▶ [Exercise description]: Without changing a single word, restate the entries below.

* * *

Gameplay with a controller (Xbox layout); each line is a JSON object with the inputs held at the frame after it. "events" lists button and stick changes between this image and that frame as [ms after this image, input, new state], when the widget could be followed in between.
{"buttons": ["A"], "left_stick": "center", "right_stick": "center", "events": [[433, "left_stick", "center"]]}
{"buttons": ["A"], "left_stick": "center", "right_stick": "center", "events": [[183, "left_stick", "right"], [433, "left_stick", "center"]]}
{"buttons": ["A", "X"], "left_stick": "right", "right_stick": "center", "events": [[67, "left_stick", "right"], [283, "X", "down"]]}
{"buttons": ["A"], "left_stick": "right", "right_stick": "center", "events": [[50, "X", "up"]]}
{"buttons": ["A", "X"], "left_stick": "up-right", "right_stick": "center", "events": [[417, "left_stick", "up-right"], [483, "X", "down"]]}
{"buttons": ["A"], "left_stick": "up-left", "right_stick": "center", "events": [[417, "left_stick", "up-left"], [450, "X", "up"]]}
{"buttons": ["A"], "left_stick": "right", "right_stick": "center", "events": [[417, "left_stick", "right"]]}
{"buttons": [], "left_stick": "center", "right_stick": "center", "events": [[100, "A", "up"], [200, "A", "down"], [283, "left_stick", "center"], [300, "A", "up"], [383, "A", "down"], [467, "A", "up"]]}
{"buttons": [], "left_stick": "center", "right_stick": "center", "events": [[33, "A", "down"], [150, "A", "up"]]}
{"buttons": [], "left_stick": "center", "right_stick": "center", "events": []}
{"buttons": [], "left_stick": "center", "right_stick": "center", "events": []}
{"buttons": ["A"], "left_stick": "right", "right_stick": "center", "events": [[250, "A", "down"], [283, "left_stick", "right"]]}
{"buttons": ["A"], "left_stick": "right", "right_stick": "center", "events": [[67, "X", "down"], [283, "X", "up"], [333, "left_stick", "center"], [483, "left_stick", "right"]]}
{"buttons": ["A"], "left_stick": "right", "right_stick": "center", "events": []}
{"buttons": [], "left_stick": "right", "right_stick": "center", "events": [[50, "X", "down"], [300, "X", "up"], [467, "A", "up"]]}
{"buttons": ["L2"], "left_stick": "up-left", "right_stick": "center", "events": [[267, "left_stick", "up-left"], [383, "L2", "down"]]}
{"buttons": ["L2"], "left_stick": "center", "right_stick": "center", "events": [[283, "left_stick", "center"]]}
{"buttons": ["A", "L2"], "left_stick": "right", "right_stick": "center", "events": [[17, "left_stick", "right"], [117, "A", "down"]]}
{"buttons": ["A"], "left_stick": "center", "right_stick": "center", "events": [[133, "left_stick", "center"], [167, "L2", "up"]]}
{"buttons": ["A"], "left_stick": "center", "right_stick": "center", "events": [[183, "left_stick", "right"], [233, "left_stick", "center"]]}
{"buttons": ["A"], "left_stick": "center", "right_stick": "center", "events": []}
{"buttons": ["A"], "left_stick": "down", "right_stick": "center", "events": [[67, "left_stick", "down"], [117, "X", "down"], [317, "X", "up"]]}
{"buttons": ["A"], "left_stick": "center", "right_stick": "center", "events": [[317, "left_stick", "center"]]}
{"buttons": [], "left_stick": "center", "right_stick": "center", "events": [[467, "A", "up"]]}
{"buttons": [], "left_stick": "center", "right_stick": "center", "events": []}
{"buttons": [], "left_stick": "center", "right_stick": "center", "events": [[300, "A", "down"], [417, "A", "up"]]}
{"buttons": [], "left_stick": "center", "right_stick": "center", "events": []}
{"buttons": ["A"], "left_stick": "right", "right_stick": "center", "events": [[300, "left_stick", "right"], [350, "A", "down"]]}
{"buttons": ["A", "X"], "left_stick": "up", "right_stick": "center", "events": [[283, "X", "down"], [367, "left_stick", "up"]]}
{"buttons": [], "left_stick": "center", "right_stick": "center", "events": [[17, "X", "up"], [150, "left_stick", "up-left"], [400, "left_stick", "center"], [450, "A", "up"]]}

* * *

▶ [Written answer]:
Gameplay with a controller (Xbox layout); each line is a JSON object with the inputs held at the frame after it. "events" lists button and stick changes between this image and that frame as [ms after this image, input, new state], when the widget could be followed in between.
{"buttons": ["A"], "left_stick": "center", "right_stick": "center", "events": [[433, "left_stick", "center"]]}
{"buttons": ["A"], "left_stick": "center", "right_stick": "center", "events": [[183, "left_stick", "right"], [433, "left_stick", "center"]]}
{"buttons": ["A", "X"], "left_stick": "right", "right_stick": "center", "events": [[67, "left_stick", "right"], [283, "X", "down"]]}
{"buttons": ["A"], "left_stick": "right", "right_stick": "center", "events": [[50, "X", "up"]]}
{"buttons": ["A", "X"], "left_stick": "up-right", "right_stick": "center", "events": [[417, "left_stick", "up-right"], [483, "X", "down"]]}
{"buttons": ["A"], "left_stick": "up-left", "right_stick": "center", "events": [[417, "left_stick", "up-left"], [450, "X", "up"]]}
{"buttons": ["A"], "left_stick": "right", "right_stick": "center", "events": [[417, "left_stick", "right"]]}
{"buttons": [], "left_stick": "center", "right_stick": "center", "events": [[100, "A", "up"], [200, "A", "down"], [283, "left_stick", "center"], [300, "A", "up"], [383, "A", "down"], [467, "A", "up"]]}
{"buttons": [], "left_stick": "center", "right_stick": "center", "events": [[33, "A", "down"], [150, "A", "up"]]}
{"buttons": [], "left_stick": "center", "right_stick": "center", "events": []}
{"buttons": [], "left_stick": "center", "right_stick": "center", "events": []}
{"buttons": ["A"], "left_stick": "right", "right_stick": "center", "events": [[250, "A", "down"], [283, "left_stick", "right"]]}
{"buttons": ["A"], "left_stick": "right", "right_stick": "center", "events": [[67, "X", "down"], [283, "X", "up"], [333, "left_stick", "center"], [483, "left_stick", "right"]]}
{"buttons": ["A"], "left_stick": "right", "right_stick": "center", "events": []}
{"buttons": [], "left_stick": "right", "right_stick": "center", "events": [[50, "X", "down"], [300, "X", "up"], [467, "A", "up"]]}
{"buttons": ["L2"], "left_stick": "up-left", "right_stick": "center", "events": [[267, "left_stick", "up-left"], [383, "L2", "down"]]}
{"buttons": ["L2"], "left_stick": "center", "right_stick": "center", "events": [[283, "left_stick", "center"]]}
{"buttons": ["A", "L2"], "left_stick": "right", "right_stick": "center", "events": [[17, "left_stick", "right"], [117, "A", "down"]]}
{"buttons": ["A"], "left_stick": "center", "right_stick": "center", "events": [[133, "left_stick", "center"], [167, "L2", "up"]]}
{"buttons": ["A"], "left_stick": "center", "right_stick": "center", "events": [[183, "left_stick", "right"], [233, "left_stick", "center"]]}
{"buttons": ["A"], "left_stick": "center", "right_stick": "center", "events": []}
{"buttons": ["A"], "left_stick": "down", "right_stick": "center", "events": [[67, "left_stick", "down"], [117, "X", "down"], [317, "X", "up"]]}
{"buttons": ["A"], "left_stick": "center", "right_stick": "center", "events": [[317, "left_stick", "center"]]}
{"buttons": [], "left_stick": "center", "right_stick": "center", "events": [[467, "A", "up"]]}
{"buttons": [], "left_stick": "center", "right_stick": "center", "events": []}
{"buttons": [], "left_stick": "center", "right_stick": "center", "events": [[300, "A", "down"], [417, "A", "up"]]}
{"buttons": [], "left_stick": "center", "right_stick": "center", "events": []}
{"buttons": ["A"], "left_stick": "right", "right_stick": "center", "events": [[300, "left_stick", "right"], [350, "A", "down"]]}
{"buttons": ["A", "X"], "left_stick": "up", "right_stick": "center", "events": [[283, "X", "down"], [367, "left_stick", "up"]]}
{"buttons": [], "left_stick": "center", "right_stick": "center", "events": [[17, "X", "up"], [150, "left_stick", "up-left"], [400, "left_stick", "center"], [450, "A", "up"]]}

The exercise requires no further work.